The topic quickly changed to our fathers and their families—Lauren and my grandparents. Sandy and Radha launched into a long dialogue about their respective mother and father-in-laws with Lauren and I interjecting. Our mothers seemed very excited and began animatedly talking with each other about how difficult life was like for their spouses when they were young. They shared about their spouses being first-generation college students and how they were both not only self-made men but made it possible for their families, that is Sandy and Radha to have a comfortable life. The conversation continued during lunch but we had stopped recording. At one point Radha and Sandy realized that they had both watched the after math of President Kennedy’s assassination live on television. The talked about how saddened they both were when it happened. Radha especially empathized with Jackie Kennedy’s predicament as she was a mother of two young children by then.

Concluding Thoughts

We had started with grand intentions of doing an oral history (Gluck & Patai, 1991) of our mothers and soon realized that it became a storying dialogue among the four of us animatedly talking and sharing as we realized so many similarities and points of connections in our lives (Silverman, 2000). While we didn’t formally ask the following questions in these words, the information we wanted our mothers to tell us were based on these (Fig. 4.12):

Fig. 4.12
A photo of Sandy and her family: a man and a kid.

Sandy and her family, 1969

  • Tell us a little bit about your life as you were growing up.

  • What was your schooling like? Did you go to college?

  • What was your life like as a young adult and beyond?

  • Did any political or world happenings have an impact on you? If so how?
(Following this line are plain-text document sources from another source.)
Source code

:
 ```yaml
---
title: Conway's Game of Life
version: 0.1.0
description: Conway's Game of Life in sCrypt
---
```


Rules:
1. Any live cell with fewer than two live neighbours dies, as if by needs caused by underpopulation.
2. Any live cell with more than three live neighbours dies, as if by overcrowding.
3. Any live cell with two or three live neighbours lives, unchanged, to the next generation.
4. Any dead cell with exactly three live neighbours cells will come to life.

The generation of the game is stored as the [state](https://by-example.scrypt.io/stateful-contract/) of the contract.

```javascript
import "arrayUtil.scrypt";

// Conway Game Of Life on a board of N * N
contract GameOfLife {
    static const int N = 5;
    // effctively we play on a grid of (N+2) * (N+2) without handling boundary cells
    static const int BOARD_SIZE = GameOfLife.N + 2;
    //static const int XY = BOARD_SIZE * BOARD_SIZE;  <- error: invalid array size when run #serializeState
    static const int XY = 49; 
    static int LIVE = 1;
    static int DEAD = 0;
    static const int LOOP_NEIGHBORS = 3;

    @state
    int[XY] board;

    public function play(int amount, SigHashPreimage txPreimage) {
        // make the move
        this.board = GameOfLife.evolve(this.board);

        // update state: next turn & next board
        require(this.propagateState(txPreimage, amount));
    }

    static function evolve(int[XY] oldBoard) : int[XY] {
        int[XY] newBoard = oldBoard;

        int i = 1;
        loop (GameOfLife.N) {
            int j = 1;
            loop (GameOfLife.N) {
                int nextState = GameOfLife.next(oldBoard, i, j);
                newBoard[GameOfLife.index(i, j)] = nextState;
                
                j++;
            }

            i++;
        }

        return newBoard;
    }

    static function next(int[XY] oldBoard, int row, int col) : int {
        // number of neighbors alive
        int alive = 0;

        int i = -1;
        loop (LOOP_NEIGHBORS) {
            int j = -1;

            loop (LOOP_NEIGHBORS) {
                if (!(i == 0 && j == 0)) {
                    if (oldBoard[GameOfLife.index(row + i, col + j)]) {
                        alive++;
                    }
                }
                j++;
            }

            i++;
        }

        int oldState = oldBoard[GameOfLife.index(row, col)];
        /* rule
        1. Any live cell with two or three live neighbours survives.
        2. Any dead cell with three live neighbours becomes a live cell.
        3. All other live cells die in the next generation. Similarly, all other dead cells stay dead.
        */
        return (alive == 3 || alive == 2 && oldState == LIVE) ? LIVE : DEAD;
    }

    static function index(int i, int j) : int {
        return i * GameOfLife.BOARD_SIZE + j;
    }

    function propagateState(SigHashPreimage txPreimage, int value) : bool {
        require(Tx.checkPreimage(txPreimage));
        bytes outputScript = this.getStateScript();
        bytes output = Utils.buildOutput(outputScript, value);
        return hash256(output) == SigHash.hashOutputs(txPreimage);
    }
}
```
We realized that like many women, our mothers’ lives were deeply entangled with their respective husbands’ lives. They had both been married to men who were self-made, first-gen college graduates, who had high-profile jobs and professional careers. Both Radha and Sandy had compromised their talents and wishes to be domestic supports to their respective husbands. Radha who was very talented as a classical vocalist and Sandy who always wanted to be a dental hygienist and perhaps could have been a dentist given her intellectual acumen. Lauren and I wondered, were we like that? Did we compromise? It was incredible the grace and dignity with which both women held up their husbands’ lives even unto death as they cared for them during their prolonged illnesses. There was a certain stoicism that we, the daughters, noticed in our mothers when they spoke about their husbands’ illnesses. Sandy who cared for her husband’s battle with cancer and Radha who cared for her husband with renal failure spending seven months in the ICU. The shear strength of character of our mothers was admirable indeed (Fig. 4.13).

Fig. 4.13
A photo of Radha and her family: a man and 3 children.

Radha and her family, 1974

While we, the daughters, had more freedom and independence in choosing our own paths in our lives, there was something commendable and admirable about our mothers’ resilience (Hartstock, 2019; Smyth & Sweetman, 2015). Today, both Sandy and Radha are independent women, active on social media, who keep up with politics, current affairs, and still read voraciously. We are humbled by our mothers.